Le traitement tardif au paracétamol par rapport au placebo/absence d'intervention
Il n'y avait que peu ou pas de différence entre le paracétamol tardif et le placebo en ce qui concerne l'échec de la fermeture des canaux après un traitement lorsqu'il était utilisé à l'âge postnatal de 14 jours ou plus (RR 0,85, IC à 95 % 0,72 à 1,01 ; 1 étude, 55 nourrissons ; données probantes d’un niveau de confiance faible) ou l'ECN (RR 1,04, IC à 95 % 0,07 à 15,76 ; 1 étude, 55 nourrissons ; données probantes d’un niveau de confiance faible). Aucune donnée n'a été rapportée pour la mortalité toutes causes confondues pendant le séjour à l'hôpital.

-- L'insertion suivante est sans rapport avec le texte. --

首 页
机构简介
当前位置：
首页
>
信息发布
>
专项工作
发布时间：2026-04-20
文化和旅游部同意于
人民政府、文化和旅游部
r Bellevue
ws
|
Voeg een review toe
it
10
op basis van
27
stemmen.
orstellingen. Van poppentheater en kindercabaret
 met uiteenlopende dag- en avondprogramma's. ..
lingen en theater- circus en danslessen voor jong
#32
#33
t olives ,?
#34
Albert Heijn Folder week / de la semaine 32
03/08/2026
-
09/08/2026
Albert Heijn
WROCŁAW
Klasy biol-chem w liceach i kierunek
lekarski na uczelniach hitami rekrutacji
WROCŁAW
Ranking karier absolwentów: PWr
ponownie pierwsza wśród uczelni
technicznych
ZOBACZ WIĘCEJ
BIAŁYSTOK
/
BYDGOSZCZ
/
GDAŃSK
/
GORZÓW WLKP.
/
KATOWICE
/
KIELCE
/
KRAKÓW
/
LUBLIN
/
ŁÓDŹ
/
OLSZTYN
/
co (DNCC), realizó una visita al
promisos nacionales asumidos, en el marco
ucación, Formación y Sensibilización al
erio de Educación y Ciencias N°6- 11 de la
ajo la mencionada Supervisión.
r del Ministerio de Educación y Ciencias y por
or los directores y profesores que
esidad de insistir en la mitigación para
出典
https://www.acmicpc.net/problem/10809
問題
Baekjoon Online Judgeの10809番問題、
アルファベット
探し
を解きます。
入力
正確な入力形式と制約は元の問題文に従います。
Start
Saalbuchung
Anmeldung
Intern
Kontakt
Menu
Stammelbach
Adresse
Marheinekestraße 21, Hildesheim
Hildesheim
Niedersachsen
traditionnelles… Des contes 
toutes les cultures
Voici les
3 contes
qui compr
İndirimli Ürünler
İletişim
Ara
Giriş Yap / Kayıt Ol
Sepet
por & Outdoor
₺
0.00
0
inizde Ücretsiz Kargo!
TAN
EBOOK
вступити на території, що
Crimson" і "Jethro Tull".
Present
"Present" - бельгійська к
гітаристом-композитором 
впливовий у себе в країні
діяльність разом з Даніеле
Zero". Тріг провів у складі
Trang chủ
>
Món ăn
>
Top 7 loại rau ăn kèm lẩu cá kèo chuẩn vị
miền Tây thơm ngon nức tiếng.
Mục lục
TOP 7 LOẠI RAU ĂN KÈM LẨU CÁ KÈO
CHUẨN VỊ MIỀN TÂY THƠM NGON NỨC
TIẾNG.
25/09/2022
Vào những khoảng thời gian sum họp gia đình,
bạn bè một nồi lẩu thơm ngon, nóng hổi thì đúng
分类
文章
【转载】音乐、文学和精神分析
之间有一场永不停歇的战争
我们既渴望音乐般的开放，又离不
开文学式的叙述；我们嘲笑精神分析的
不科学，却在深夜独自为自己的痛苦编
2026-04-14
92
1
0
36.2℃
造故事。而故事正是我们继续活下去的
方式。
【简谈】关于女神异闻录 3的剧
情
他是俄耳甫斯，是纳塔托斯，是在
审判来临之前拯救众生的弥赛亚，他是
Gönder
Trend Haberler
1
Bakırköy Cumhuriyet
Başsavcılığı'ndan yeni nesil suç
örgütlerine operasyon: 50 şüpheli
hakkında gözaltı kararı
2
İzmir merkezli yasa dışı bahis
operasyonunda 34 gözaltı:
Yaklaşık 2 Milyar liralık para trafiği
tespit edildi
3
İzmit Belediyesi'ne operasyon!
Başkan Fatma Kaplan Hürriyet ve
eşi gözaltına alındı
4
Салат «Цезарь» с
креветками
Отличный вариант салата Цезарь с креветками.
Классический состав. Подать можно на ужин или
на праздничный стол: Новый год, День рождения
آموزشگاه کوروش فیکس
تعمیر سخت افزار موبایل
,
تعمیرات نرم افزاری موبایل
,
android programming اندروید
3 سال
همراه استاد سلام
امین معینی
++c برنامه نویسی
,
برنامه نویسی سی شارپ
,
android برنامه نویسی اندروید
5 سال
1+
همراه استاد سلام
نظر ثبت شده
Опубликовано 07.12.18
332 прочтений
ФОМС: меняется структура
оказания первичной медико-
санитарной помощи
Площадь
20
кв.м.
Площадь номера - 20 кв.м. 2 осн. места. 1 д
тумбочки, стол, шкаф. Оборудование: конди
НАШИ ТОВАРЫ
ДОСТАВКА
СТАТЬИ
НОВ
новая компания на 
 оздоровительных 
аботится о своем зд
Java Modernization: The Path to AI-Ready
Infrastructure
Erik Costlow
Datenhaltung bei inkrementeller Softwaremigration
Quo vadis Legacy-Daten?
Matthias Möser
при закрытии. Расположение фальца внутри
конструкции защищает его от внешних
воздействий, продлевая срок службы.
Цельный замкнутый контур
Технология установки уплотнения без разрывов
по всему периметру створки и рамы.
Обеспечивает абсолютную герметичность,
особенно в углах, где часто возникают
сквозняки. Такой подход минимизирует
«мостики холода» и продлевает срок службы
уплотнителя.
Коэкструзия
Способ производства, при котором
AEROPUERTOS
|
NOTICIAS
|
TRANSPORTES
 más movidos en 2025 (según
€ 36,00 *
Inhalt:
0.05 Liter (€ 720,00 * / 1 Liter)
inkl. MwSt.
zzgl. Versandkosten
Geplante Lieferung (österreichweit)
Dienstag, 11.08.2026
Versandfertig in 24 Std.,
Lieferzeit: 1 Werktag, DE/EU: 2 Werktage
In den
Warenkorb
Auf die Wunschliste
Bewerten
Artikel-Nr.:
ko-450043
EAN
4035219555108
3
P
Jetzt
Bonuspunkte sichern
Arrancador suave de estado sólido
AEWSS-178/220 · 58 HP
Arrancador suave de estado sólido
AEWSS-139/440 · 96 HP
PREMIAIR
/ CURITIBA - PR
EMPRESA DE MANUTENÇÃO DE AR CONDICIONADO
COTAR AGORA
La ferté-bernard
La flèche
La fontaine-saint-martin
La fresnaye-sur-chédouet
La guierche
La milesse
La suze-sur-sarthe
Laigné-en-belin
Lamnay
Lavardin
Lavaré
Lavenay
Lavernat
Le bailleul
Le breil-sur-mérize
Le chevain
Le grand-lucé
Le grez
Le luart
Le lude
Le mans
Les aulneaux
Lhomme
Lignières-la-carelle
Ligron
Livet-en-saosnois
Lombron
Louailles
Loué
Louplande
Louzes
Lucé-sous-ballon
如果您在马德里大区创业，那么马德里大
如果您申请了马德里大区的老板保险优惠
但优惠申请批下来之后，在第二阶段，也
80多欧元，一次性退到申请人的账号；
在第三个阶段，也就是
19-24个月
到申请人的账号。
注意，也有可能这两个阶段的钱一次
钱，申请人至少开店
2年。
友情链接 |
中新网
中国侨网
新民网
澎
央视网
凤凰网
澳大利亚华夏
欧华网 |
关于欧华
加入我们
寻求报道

Le paracétamol associé à l'ibuprofène par rapport à l’ibuprofène associé à un placebo ou à l’absence d'intervention
Il n'y avait que peu ou pas de différence entre le paracétamol associé à l'ibuprofène par rapport à l’ibuprofène associé à un placebo ou à l’absence d'intervention en cas d'échec de la fermeture du canal après la première cure (RR 0,77, IC à 95 % 0,43 à 1,36 ; 2 études, 111 nourrissons ; données probantes d’un niveau de confiance faible). Il n'y avait que peu ou pas de différence entre le paracétamol associé à l'ibuprofène par rapport à l’ibuprofène associé à un placebo ou à l’absence d'intervention pour les cas d'encéphalopathie spongiforme bovine (RR 0,33, IC à 95 % 0,01 à 7,45 ; 1 étude, 24 nourrissons ; données probantes d’un niveau de confiance faible). Aucune donnée n'a été rapportée pour la mortalité toutes causes confondues pendant le séjour à l'hôpital.